TEXTE SOURCE:
• • •

L'art de la guerre
L’Otan entre dans le “vif” de
l’exercice de guerre
Manlio Dinucci
Photo: D.R.
Mercredi 20 octobre 2015
Cérémonie
d'ouverture hier à la base aérienne de
Trapani Birgi, de la Livex, l’exercice « réel »
(avec 36.000 hommes, 60 navires et 200
avions) de l’exercice Otan Trident
Juncture en cours en Italie, en Espagne
et au Portugal. Il sert à tester la
capacité de la « Force de réaction » (40
mille hommes), en particulier de la «
Force de pointe à très haute rapidité
opérationnelle » projetable en 48 heures
en dehors de l'Otan vers l'Est et vers
le Sud, dont le commandement
opérationnel est exercé en 2015 par le
Joint Force Command de Lago Patria
(Naples), sous les ordres de l'amiral
états-unien Ferguson.
Présents pour
couper le ruban lors de la cérémonie de
Trapani, certains des principaux
représentants de l'Alliance. Le général
états-unien Breedlove, Commandant
suprême allié en Europe (charge qui,
selon l'OTAN, revient «
traditionnellement » à un général ou
amiral états-unien, nommé par le
Président) : Breedlove a « deux chapeaux
de commandement », parce qu’il est en
même temps à la tête du Commandement
européen des Etats-Unis, c’est-à-dire
qu’il fait partie de la chaîne de
commandement états-unienne qui a la
priorité absolue, plaçant de facto
l'Otan sous les ordres du Pentagone.
A côté de
lui, à la cérémonie de Trapani, le
secrétaire adjoint de l'Otan,
l'ambassadeur états-unien Vershbow qui a
fait carrière en promouvant « les
relations militaires entre les
Etats-Unis et les alliés européens » et,
en même temps, « la démocratie et les
droits de l'homme dans l’ex-Union
Soviétique » : après avoir été
ambassadeur états-unien à l'Otan lors de
la guerre contre la Yougoslavie, il détient
aujourd'hui la charge de vice-président
du Conseil de l'Atlantique Nord,
principal organe décisionnel de
l'Alliance dans lequel, selon les
statuts, « il n'y a pas de vote ni de
décisions prises à la majorité », mais «
les décisions sont prises à l'unanimité
et d'un commun accord », c’est-à-dire
d'accord avec les ordres de Washington.

• • •

ÉNONCÉ:
Relevez à l'identique, s'il vous plaît, tout ce qui va de « (avec 36.000 hommes, 60 » jusqu'à « états-unien Ferguson. » dans l'article sur l'exercice Trident Juncture. Les données ne servent à rien pour cet exercice.

• • •

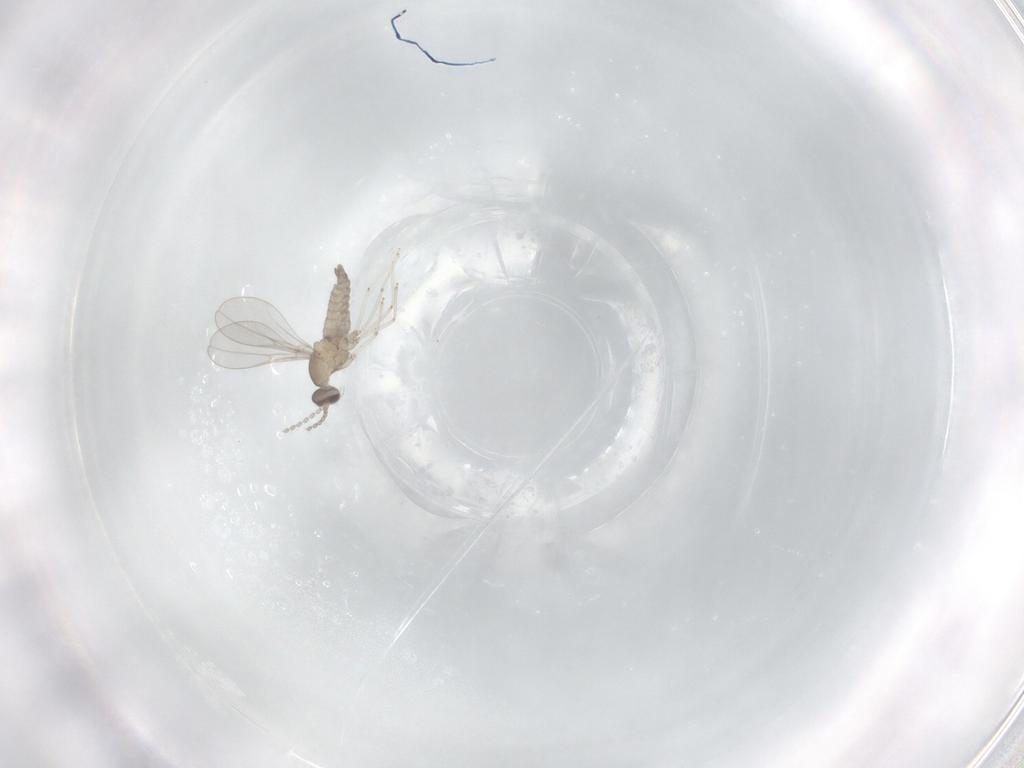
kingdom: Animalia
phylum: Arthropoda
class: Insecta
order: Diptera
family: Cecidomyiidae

• • •

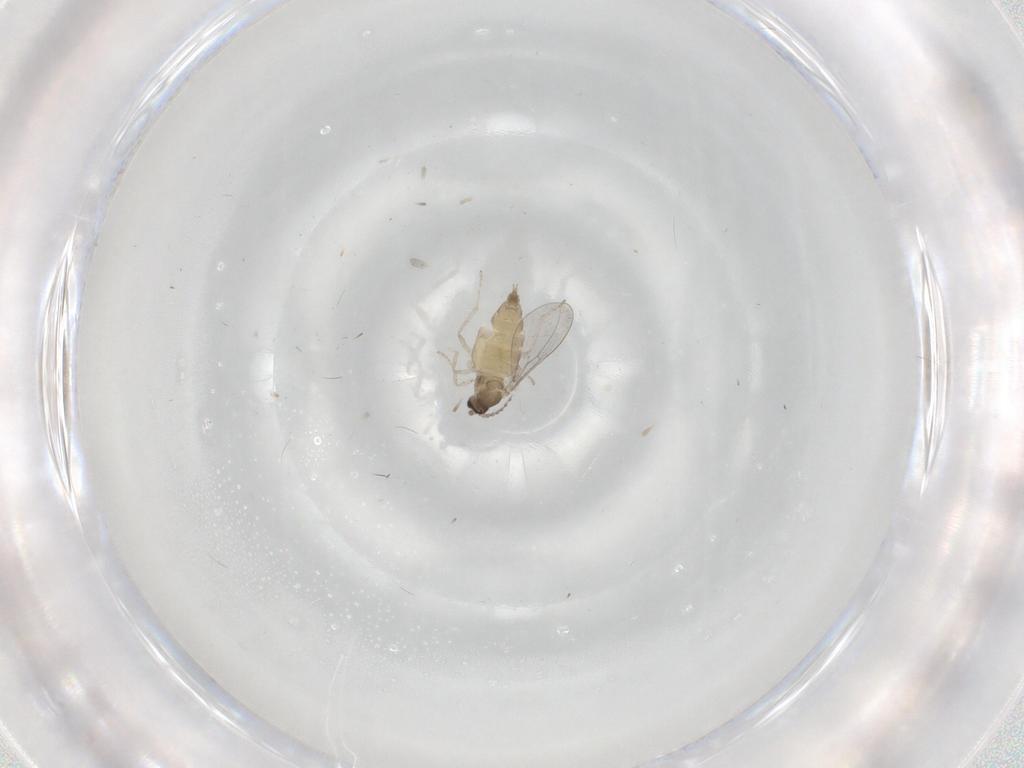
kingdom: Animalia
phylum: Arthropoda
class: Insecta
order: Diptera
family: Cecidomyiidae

• • •

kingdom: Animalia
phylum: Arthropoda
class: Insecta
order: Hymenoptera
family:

• • •

RÉPONSE:
(avec 36.000 hommes, 60 navires et 200
avions) de l’exercice Otan Trident
Juncture en cours en Italie, en Espagne
et au Portugal. Il sert à tester la
capacité de la « Force de réaction » (40
mille hommes), en particulier de la «
Force de pointe à très haute rapidité
opérationnelle » projetable en 48 heures
en dehors de l'Otan vers l'Est et vers
le Sud, dont le commandement
opérationnel est exercé en 2015 par le
Joint Force Command de Lago Patria
(Naples), sous les ordres de l'amiral
états-unien Ferguson.